WORK ORDER: When you copy the records that follow, please keep every word exactly as it is and leave out the pictures.

SUPPLIED MATERIAL:
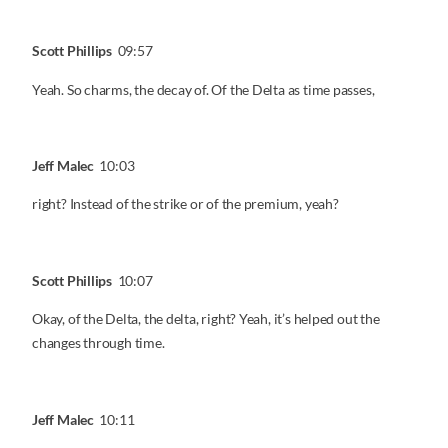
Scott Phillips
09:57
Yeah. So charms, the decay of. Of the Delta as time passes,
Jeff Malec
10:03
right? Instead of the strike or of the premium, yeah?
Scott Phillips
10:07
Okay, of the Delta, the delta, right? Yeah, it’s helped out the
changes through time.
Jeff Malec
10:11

TASK RESULT:
Scott Phillips
09:57
Yeah. So charms, the decay of. Of the Delta as time passes,
Jeff Malec
10:03
right? Instead of the strike or of the premium, yeah?
Scott Phillips
10:07
Okay, of the Delta, the delta, right? Yeah, it’s helped out the
changes through time.
Jeff Malec
10:11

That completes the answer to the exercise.